### TASK DIRECTIONS:
Find each line below that contains the word "pose", and copy every such line in full.

### GIVEN DATA:

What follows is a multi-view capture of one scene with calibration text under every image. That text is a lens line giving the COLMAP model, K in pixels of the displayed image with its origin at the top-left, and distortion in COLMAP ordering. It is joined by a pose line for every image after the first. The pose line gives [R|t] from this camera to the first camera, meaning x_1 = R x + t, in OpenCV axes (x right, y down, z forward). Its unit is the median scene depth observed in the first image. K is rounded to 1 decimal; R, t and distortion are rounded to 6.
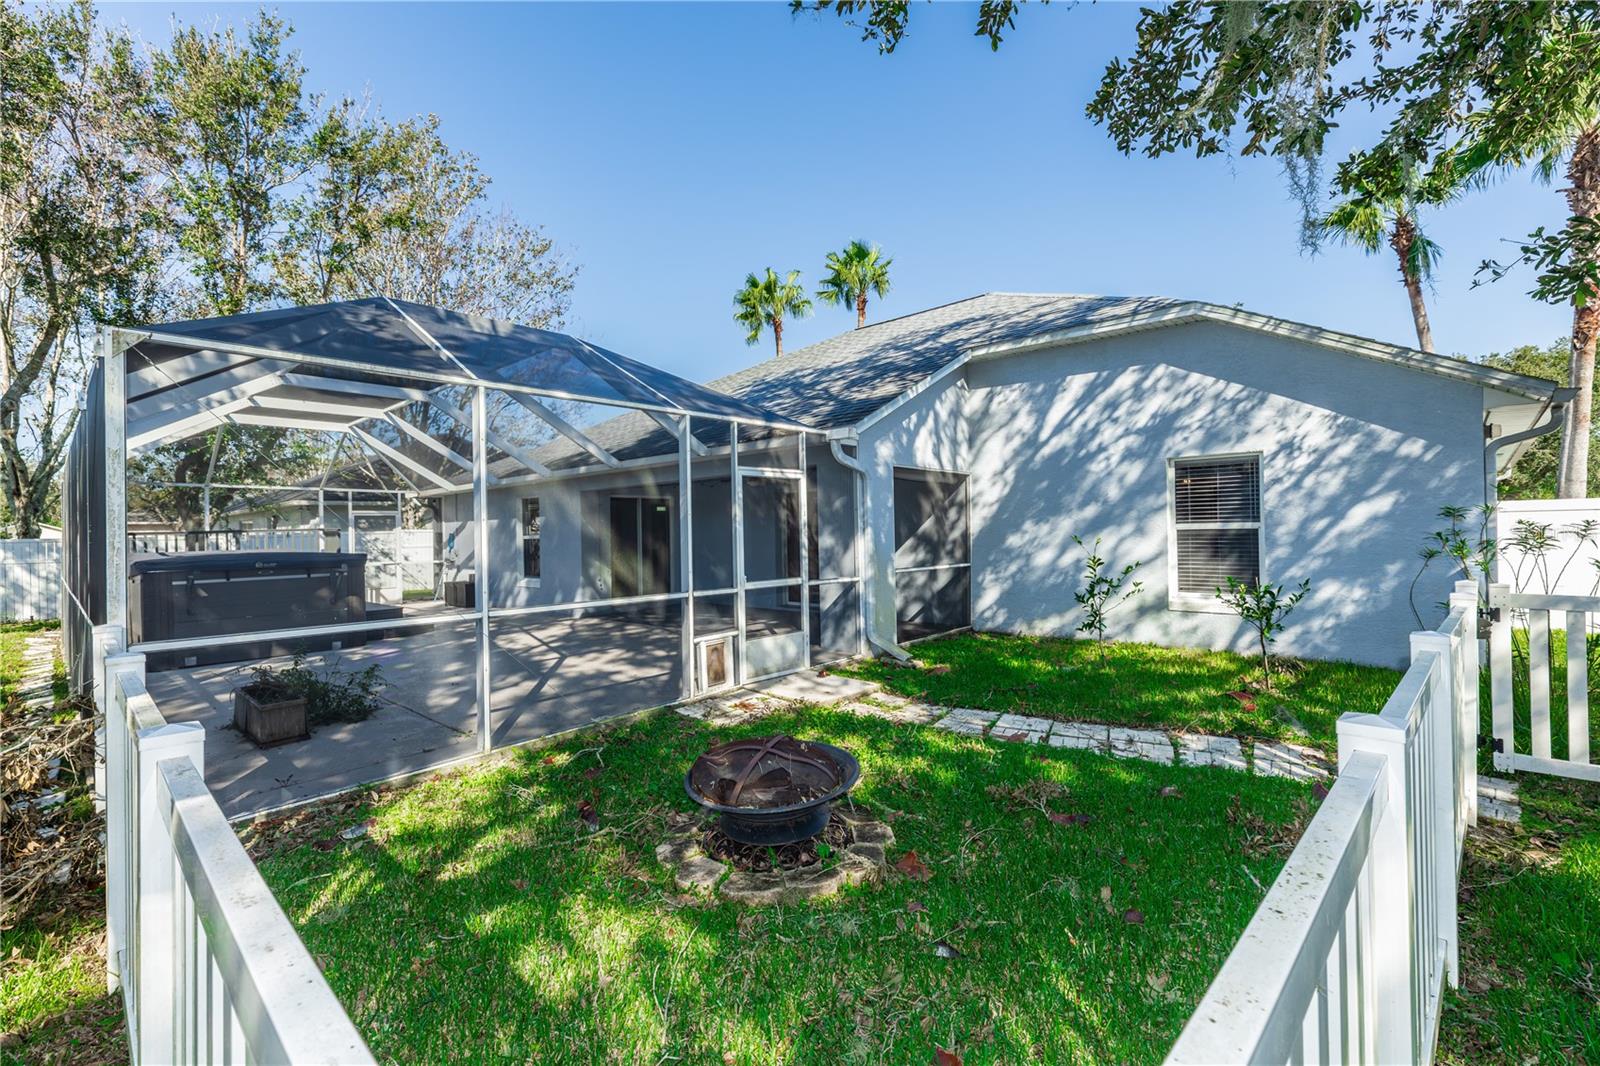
lens RADIAL K [[725.7, 0, 812.3], [0, 725.7, 528.0], [0, 0, 1]] dist [0.001707, -0.000403]
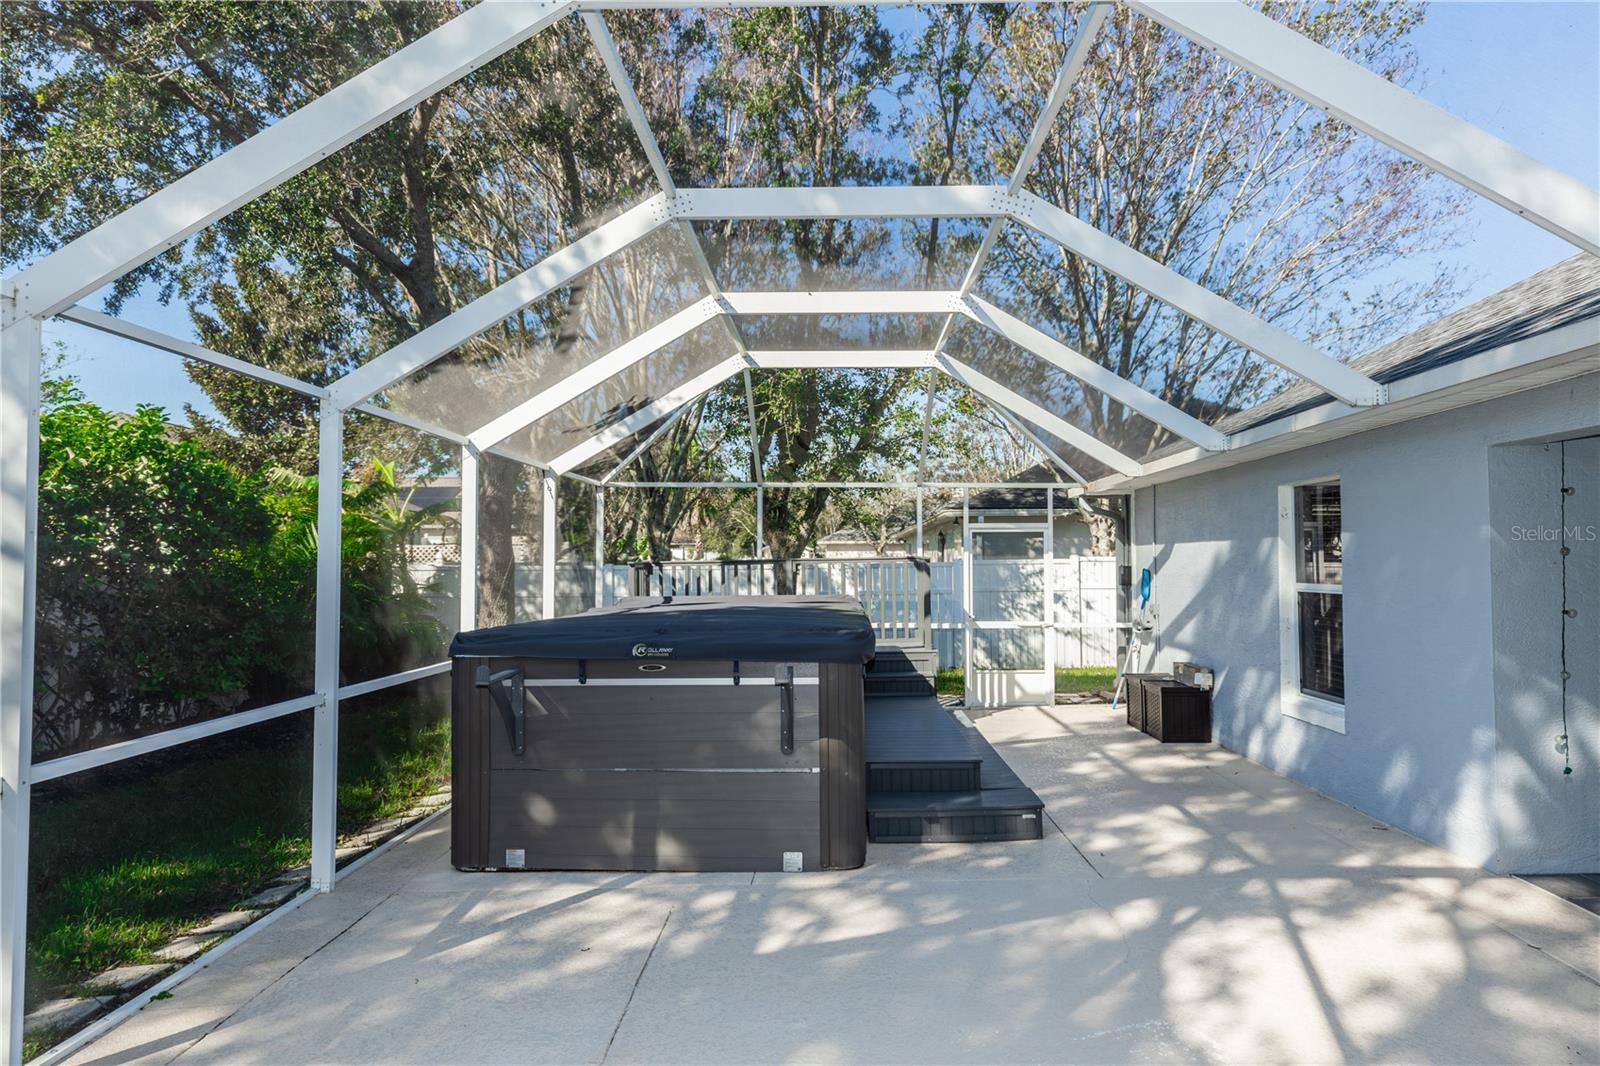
lens RADIAL K [[996.6, 0, 800.0], [0, 996.6, 533.0], [0, 0, 1]] dist [0.001321, 0.000067]
pose [[0.654940, -0.012945, -0.755570, -0.152965], [-0.001305, 0.999832, -0.018261, -0.003450], [0.755680, 0.012946, 0.654813, 0.406095]]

### ANSWER AREA:
What follows is a multi-view capture of one scene with calibration text under every image. That text is a lens line giving the COLMAP model, K in pixels of the displayed image with its origin at the top-left, and distortion in COLMAP ordering. It is joined by a pose line for every image after the first. The pose line gives [R|t] from this camera to the first camera, meaning x_1 = R x + t, in OpenCV axes (x right, y down, z forward). Its unit is the median scene depth observed in the first image. K is rounded to 1 decimal; R, t and distortion are rounded to 6.
pose [[0.654940, -0.012945, -0.755570, -0.152965], [-0.001305, 0.999832, -0.018261, -0.003450], [0.755680, 0.012946, 0.654813, 0.406095]]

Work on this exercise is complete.